My 5 year old has become really difficult at bedtime, crying and screaming. Not wanting me to leave and to stay until she's gone to sleep which can go on for 1-2 hours. This is a totally new thing. She's always been really good at going to sleep by herself. We've had the same consistent routine since she was a baby. She has a bath around 5.30/6. Stories until about 7. Then she goes to bed and I usually lie with her and sing some songs and we have the same ritual every night and she's usually asleep by 7.30pm. 

The last two weeks she's been inconsolable at bedtime saying she's not tired even though she's rubbing her eyes and looks exhausted. Last night she had a total meltdown because she wanted one more story from daddy even though he'd been reading to her for almost an hour. He had said no more stories now, it's time for bed and she became so hysterical that it took ages to settle her.

Any tips on how to make bedtime a bit easier? Or could it be leap related behaviour?


----------



## AnneD

Mine isn't five yet, but I've had the same kind of hell these last few weeks. I wonder if it's because it's still so bright outside.


----------



## Zephram

An hour of stories seems very long, it could be dragging it out and winding her up. Twenty minutes is a good length of time for a bedtime routine.

My son is 4.5, but we limit him to two stories and then in to bed. He has a bath before or after dinner depending on timing, then he often watches an episode of something calm on tv while DS2 goes to bed, then it's teeth brushing if he hasn't already done it, last wee on the way into his bedroom, two stories, into bed, lights out, often we chat quietly for 5 mins about his day in the dark, then I give him a kiss and hug, tell him to go to sleep and I walk out and leave him to it.

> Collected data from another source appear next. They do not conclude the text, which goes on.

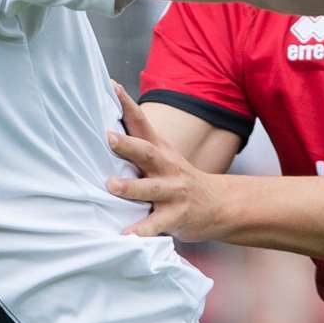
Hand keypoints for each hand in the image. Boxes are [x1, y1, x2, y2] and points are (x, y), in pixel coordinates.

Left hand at [105, 83, 230, 241]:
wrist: (219, 205)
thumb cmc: (179, 178)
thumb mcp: (163, 156)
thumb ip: (138, 142)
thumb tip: (104, 126)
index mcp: (160, 150)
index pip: (141, 122)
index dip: (126, 103)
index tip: (111, 86)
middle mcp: (167, 168)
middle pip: (147, 152)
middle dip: (128, 145)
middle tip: (109, 137)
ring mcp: (172, 192)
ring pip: (150, 189)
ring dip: (131, 187)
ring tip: (112, 186)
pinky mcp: (175, 216)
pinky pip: (156, 225)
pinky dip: (141, 230)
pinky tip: (126, 236)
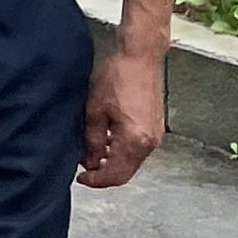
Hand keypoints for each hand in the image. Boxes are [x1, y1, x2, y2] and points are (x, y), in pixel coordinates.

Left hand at [79, 49, 165, 188]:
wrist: (140, 57)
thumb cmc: (117, 77)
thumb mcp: (95, 111)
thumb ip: (92, 141)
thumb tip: (89, 161)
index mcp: (136, 141)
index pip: (116, 175)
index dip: (96, 180)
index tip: (81, 178)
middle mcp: (150, 142)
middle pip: (126, 171)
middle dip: (104, 172)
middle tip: (84, 168)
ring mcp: (156, 135)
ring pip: (132, 160)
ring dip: (113, 161)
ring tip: (92, 152)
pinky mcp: (156, 126)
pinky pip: (139, 148)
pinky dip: (123, 150)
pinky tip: (108, 140)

You could also try a slightly later bedtime, my kids are always up a little later in summer with the bright evenings. Maybe try 7:30?


----------



## SarahBear

I'd say that since you're sticking to a consistent routine and not giving in to limit pushing, it's just a matter of waiting for things to settle back down again.


----------



## Rags

I'd wonder if she's just extending her days a bit and maybe as PP mentioned try starting everything half an hour later? DS has always been a bit later than this in bed and since he was three we've stuck to chapter books so he's not lying there working out what we'll read next but also normally excited about getting to bed the next night to find out what happens next.

Also, maybe black out curtains would help as it's pretty bright at 7 now.


----------



## jd83

I agree with a lot of what's already been said. An hour of reading is probably a bit too long right before bed, and may be more of a stimulation than a wind down at that length of time, since she may be thinking about more books, etc, rather than just focusing on the one book and it being done when its done. Pushing the whole routine back just a bit may help, as well. What time does she get up in the morning? Just wondering how much total sleep she is getting. My boys go to bed at 8pm, and get up at 6am. I don't think I could get them to sleep earlier than that unless they had a very active day and were just completely spent. Maybe at her age, she does need a little bit later bedtime? like 30 minutes to an hour later?


----------



## izzlesnizzle

Things have settled down a bit since. We had a school issue which I found out about which I've dealt with and things have calmed down since. 

When I say an hour of stories, it's also related to my younger one. We start stories around 6 after bath and the focus is on his stories rather than hers. I should have been clearer about that. She is usually sat next to us playing with her dolls or singing to herself. Ds is happy to get into bed after his stories around 6.30 then dd has her one to one between 6.30-7 where she has her stories and reads to me.

She's got black out blinds and black out curtains so the room is pretty dark. She probably could cope with a later bedtime some nights but other nights she's exhausted from the day at school so needs an earlier bedtime. She gets up at 6.30am.

I think the school issue was upsetting her quite a lot but since I've spoken to her teachers things have settled down again.


----------